Grand prix du brand content : « la Creator Economy n’est plus périphérique » – Klervia Bianchi (366) raconte les coulisses du jury
Membre du jury du Grand Prix du Brand Content d'INfluencia, Klervia BIanchi, est la directrice des revenus plurimédias & brand content de 366. Elle nous dévoile les coulisses des délibérations qui ont décerné les différents prix et nous révèle les principales tendances de cette édition particulièrement riche, dont le palmarès sera dévoilé le 1er juillet.
INfluencia : Vous avez siégé au jury de notre Grand Prix du Brand Content. Comment nous décririez-vous cette expérience ?
Klervia Bianchi : Cette édition était très riche. Nous avons vu beaucoup de cas différents. Les tendances qu’on a pu déceler sont assez claires. Les contenus vidéo sont partout. Les campagnes comprennent toutes un volet social et il y a beaucoup d’incarnation. On ressent que les marques ont besoin d’incarnants pour assurer leur légitimité, principalement auprès des plus jeunes.

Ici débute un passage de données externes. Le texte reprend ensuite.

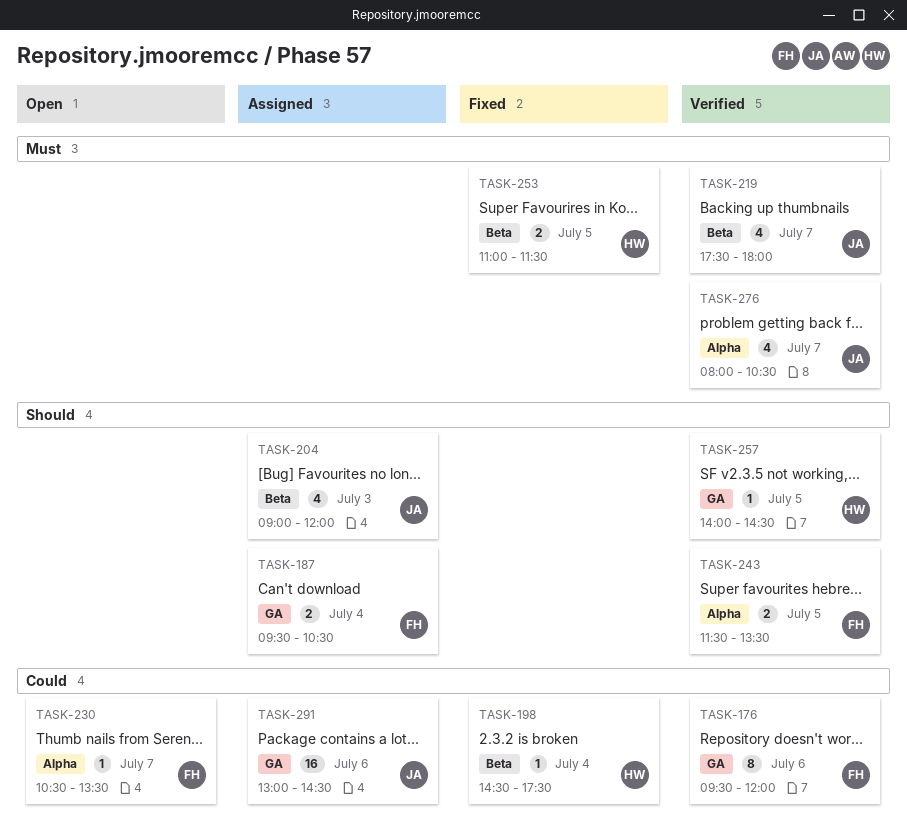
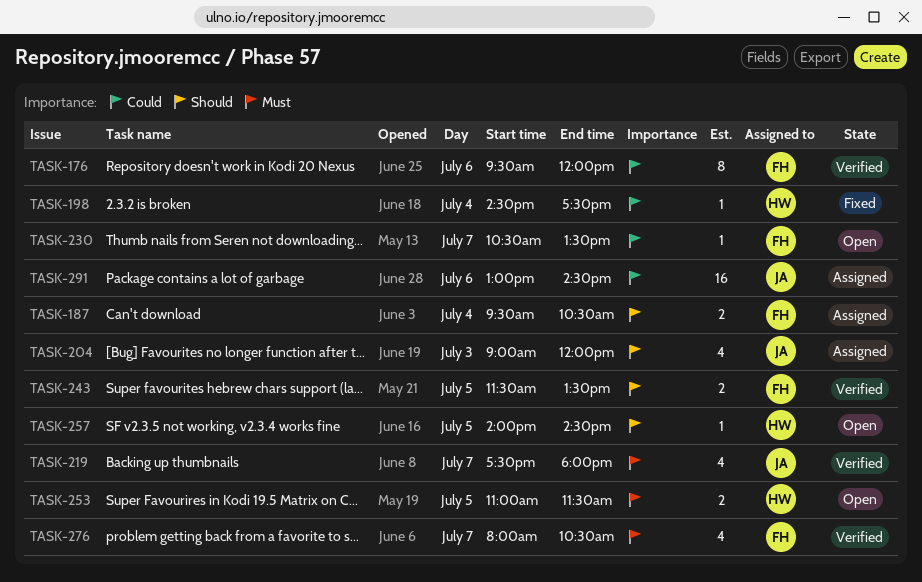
TASK-253, status: Fixed -> Open
TASK-257, status: Verified -> Open
TASK-276, owner: JA -> FH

La « creator economy » n’est plus périphérique. Elle est au cœur des stratégies des annonceurs. On voit aussi l’importance grandissante des plateformes et de l’image. Les contenus de marques qui reposent uniquement sur de l’écrit font partie du passé. Ils doivent être mis en images de nos jours.

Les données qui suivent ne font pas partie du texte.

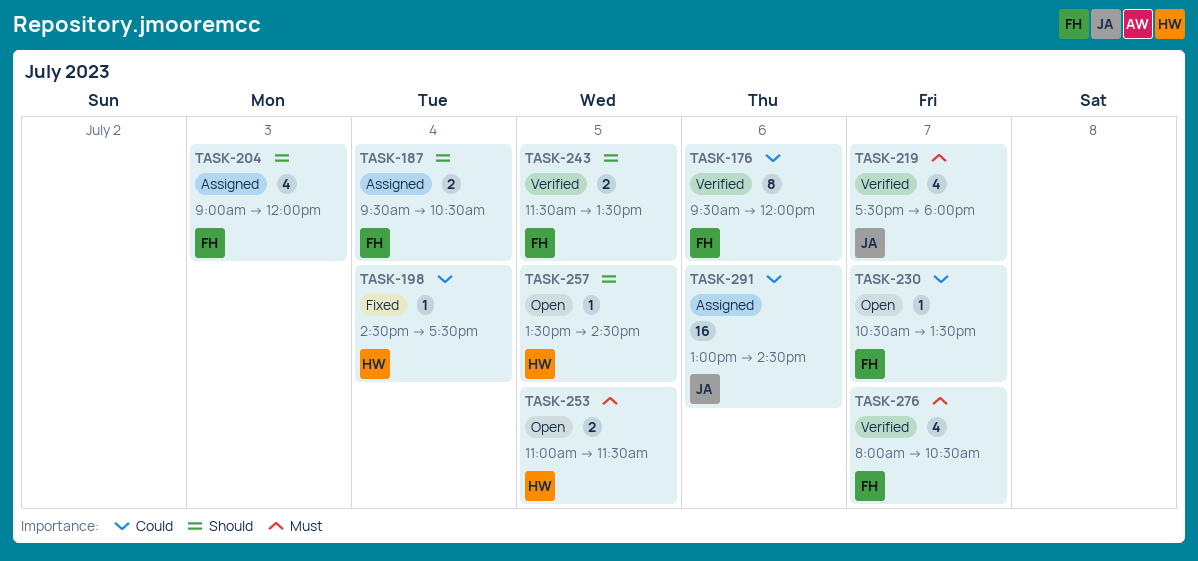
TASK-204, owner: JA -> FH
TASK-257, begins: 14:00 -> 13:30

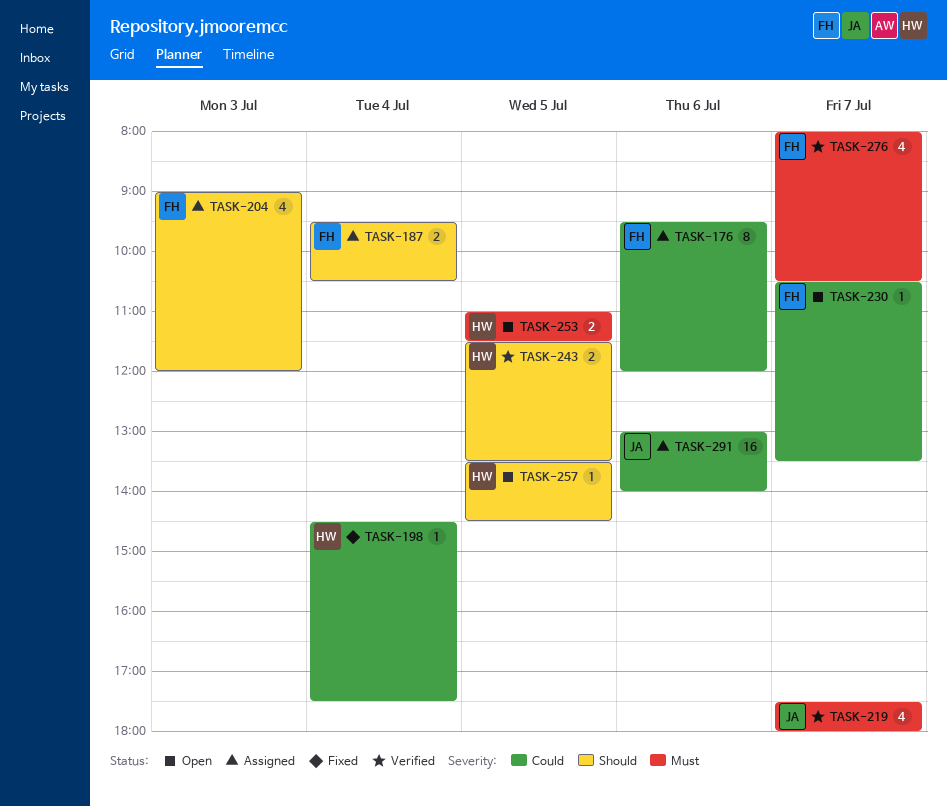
TASK-176, status: Verified -> Assigned
TASK-243, owner: FH -> HW
TASK-291, ends: 14:30 -> 14:00

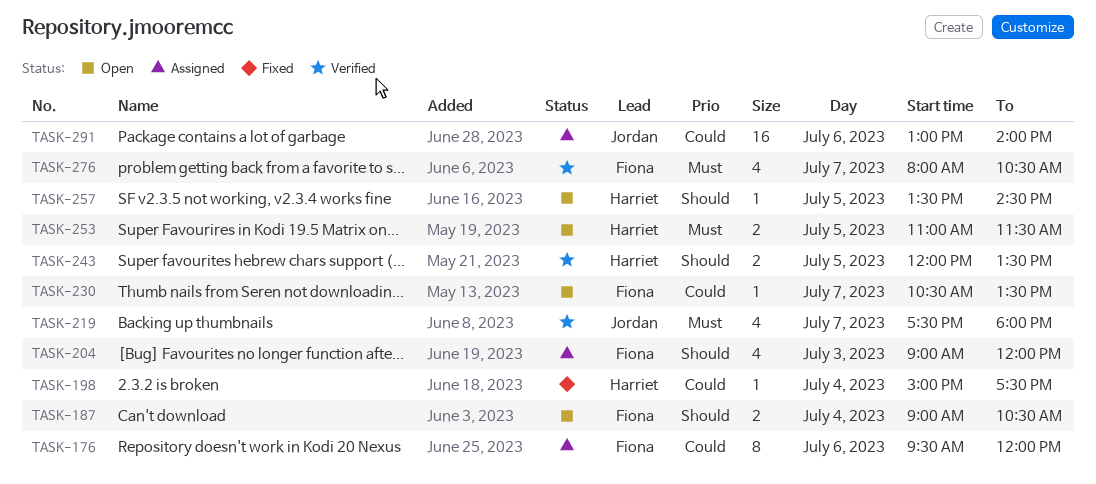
TASK-187, status: Assigned -> Open
TASK-187, begins: 09:30 -> 09:00
TASK-198, begins: 14:30 -> 15:00
TASK-243, begins: 11:30 -> 12:00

IN : Les contenus vidéo dans les stratégies des annonceurs sont-ils très courts pour s’adapter aux formats des réseaux sociaux ?

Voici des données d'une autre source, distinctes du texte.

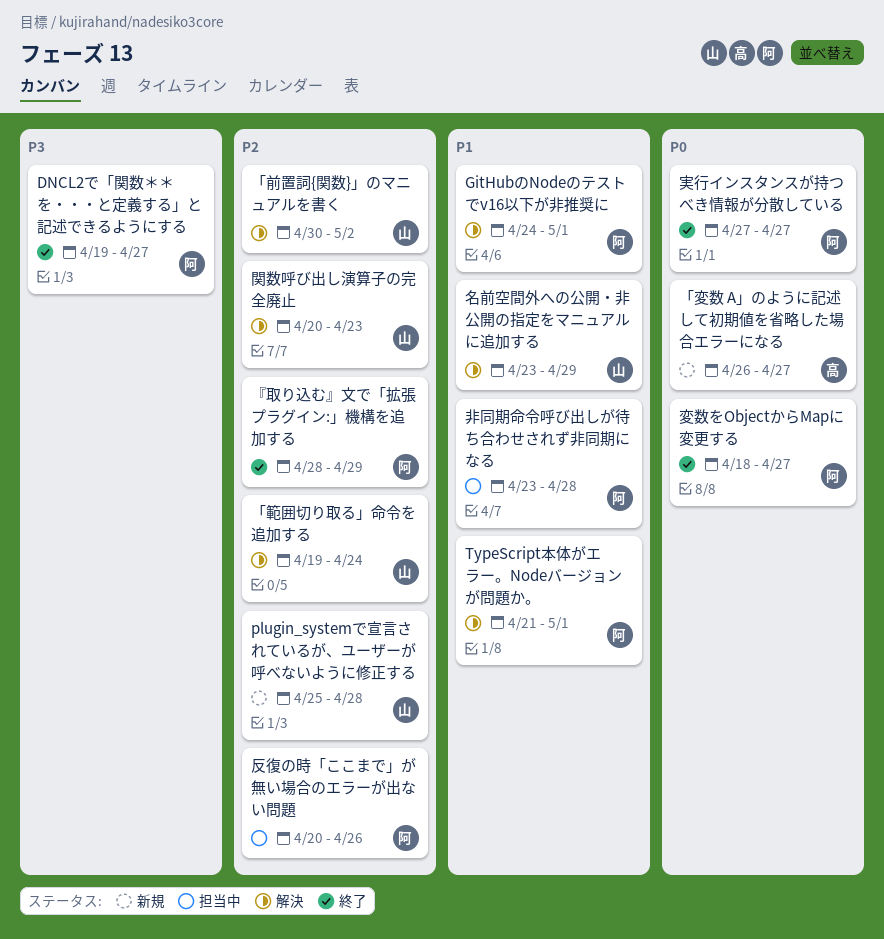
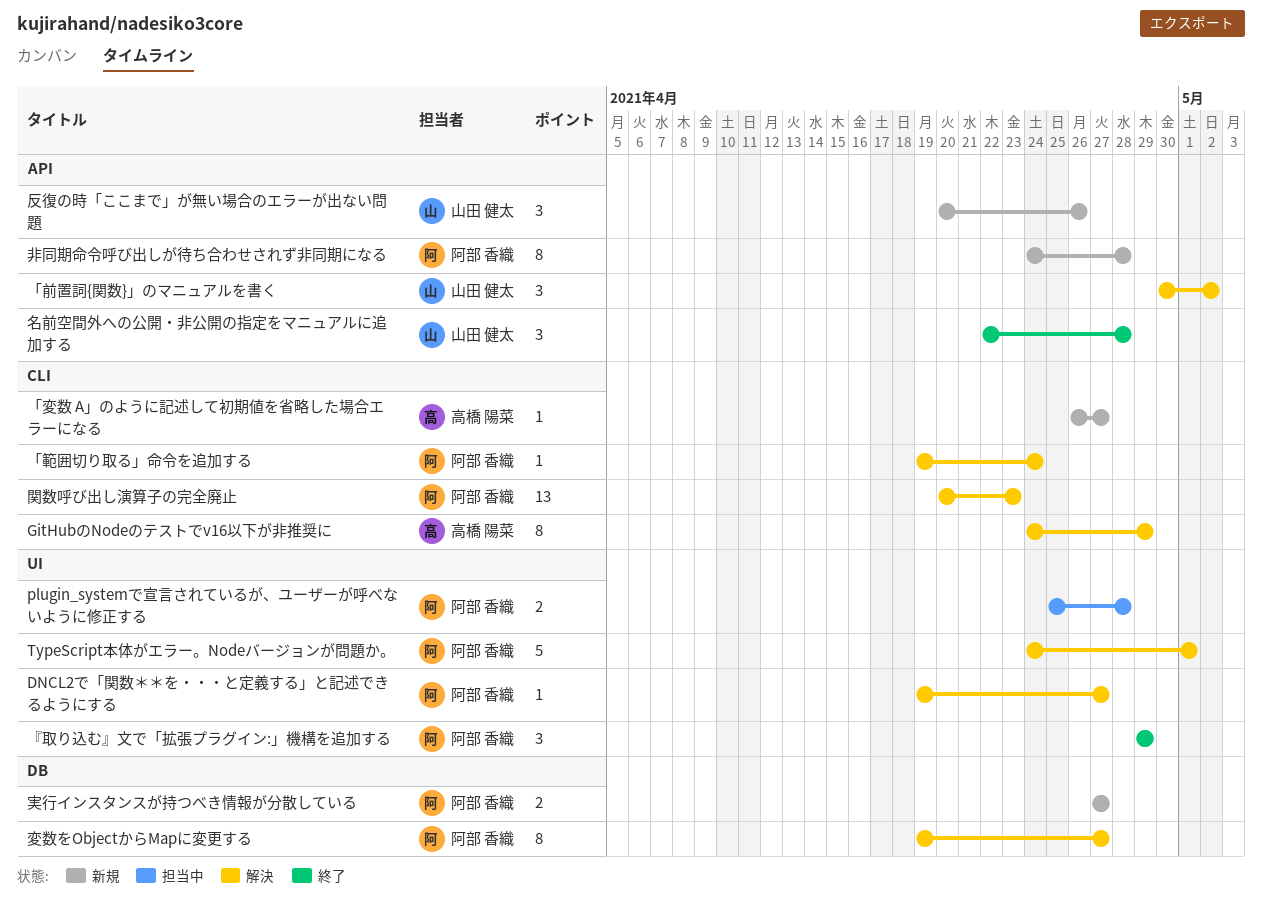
DNCL2で「関数＊＊を・・・と定義する」と記述できるようにする, status: 終了 -> 解決
GitHubのNodeのテストでv16以下が非推奨に, owner: 阿部 香織 -> 高橋 陽菜
GitHubのNodeのテストでv16以下が非推奨に, due: May 1 -> Apr 29
plugin_systemで宣言されているが、ユーザーが呼べないように修正する, status: 新規 -> 担当中
plugin_systemで宣言されているが、ユーザーが呼べないように修正する, owner: 山田 健太 -> 阿部 香織
TypeScript本体がエラー。Nodeバージョンが問題か。, start: Apr 21 -> Apr 24
「範囲切り取る」命令を追加する, owner: 山田 健太 -> 阿部 香織
『取り込む』文で「拡張プラグイン:」機構を追加する, start: Apr 28 -> Apr 29
反復の時「ここまで」が無い場合のエラーが出ない問題, status: 担当中 -> 新規
反復の時「ここまで」が無い場合のエラーが出ない問題, owner: 阿部 香織 -> 山田 健太
名前空間外への公開・非公開の指定をマニュアルに追加する, status: 解決 -> 終了
名前空間外への公開・非公開の指定をマニュアルに追加する, start: Apr 23 -> Apr 22
名前空間外への公開・非公開の指定をマニュアルに追加する, due: Apr 29 -> Apr 28
変数をObjectからMapに変更する, status: 終了 -> 解決
変数をObjectからMapに変更する, start: Apr 18 -> Apr 19
実行インスタンスが持つべき情報が分散している, status: 終了 -> 新規
関数呼び出し演算子の完全廃止, owner: 山田 健太 -> 阿部 香織
非同期命令呼び出しが待ち合わせされず非同期になる, status: 担当中 -> 新規
非同期命令呼び出しが待ち合わせされず非同期になる, start: Apr 23 -> Apr 24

K. B. : Pas forcément. On sent, cette année, un véritable essor des formats plus longs comme les séries. On a même visionné un contenu tourné comme un documentaire et certains films duraient près de 40 minutes. Nous ne sommes plus du tout dans le simple placement de produits comme dans le passé. La qualité des productions n’a rien à envier à celle du grand écran cinématographique.
IN : Qui sont les incarnants préférés des annonceurs ?
K. B. : Tout dépend des cibles qu’elles visent. On en voit beaucoup dans le monde de la musique et dans celui du gaming. De plus en plus de marques s’ouvrent aux mondes virtuels.
Concernant les plateformes, les annonceurs pratiquent un véritable ciblage mais les plateformes françaises comme TF1+, M6+ et Canal+ restent présentes.
IN : L’IA commence-t-elle à faire son apparition dans les stratégies de brand content des marques ?
K. B. : Nous n’avons pas vu de cas qui mettaient en avant des agents conversationnels ou qui intégraient des contenus générés par l’IA. L’intelligence artificielle pourra, à terme, avoir un intérêt pour les annonceurs en étant utilisée dans l’exécution de leurs campagnes de brand content, mais une bonne campagne doit, avant tout, être capable de générer de l’émotion et l’IA reste une machine.
On peut la comparer à une chaise, elle est utile. Sa fonction est de nous aider à aller plus vite, mais elle est incapable de faire de la création pure.
IN : Les délibérations ont-elles été houleuses pour désigner les vainqueurs du Grand Prix du Brand Content ?
K. B. : Pas vraiment. Les moyennes étaient assez tranchées. Il y a eu des consensus évidents sur plein de campagnes. Certaines se sont démarquées, car elles permettaient à une marque ancienne de revenir sur le devant de la scène. D’autres reposaient sur de bonnes idées créatives ou sur des incarnants super bien choisis.
Une logique de KPI, basée sur la portée des opérations, peut aussi favoriser une campagne plutôt qu’une autre.
On a également récompensé les marques qui prenaient des engagements sincères. L’humour est aussi à l’honneur car il est plus important que jamais de rire de nos jours. Il y a eu peu d’interrogations et de doutes lors de nos délibérations mais je tiens aussi à insister sur l’importance d’intégrer les médias historiques dans les campagnes de brand content. Ces marques statutaires renforcent la valeur et la crédibilité des dispositifs des annonceurs.
Les annonceurs ont besoin de délivrer des récits crédibles, rassurants et parfois sérieux, ce qui n’a pas toujours été le cas dans le brand content.
On sent toutefois un revirement, comme le prouve le succès de Lumière, la marque de création de contenus que 366 a lancé au début de cette année. Notre offre, baptisée « Made in Région », fonctionne d’ailleurs très bien auprès des marques. Nestlé nous a demandé, par exemple, de filmer des contenus pour célébrer le 200ème anniversaire de son usine Nesquik située à Pontarlier.
En province, nous travaillons également uniquement avec des influenceurs basés dans la région où se trouvent les cibles visées par les annonceurs. Cette crédibilité est très importante pour assurer le succès d’une campagne de brand content de nos jours.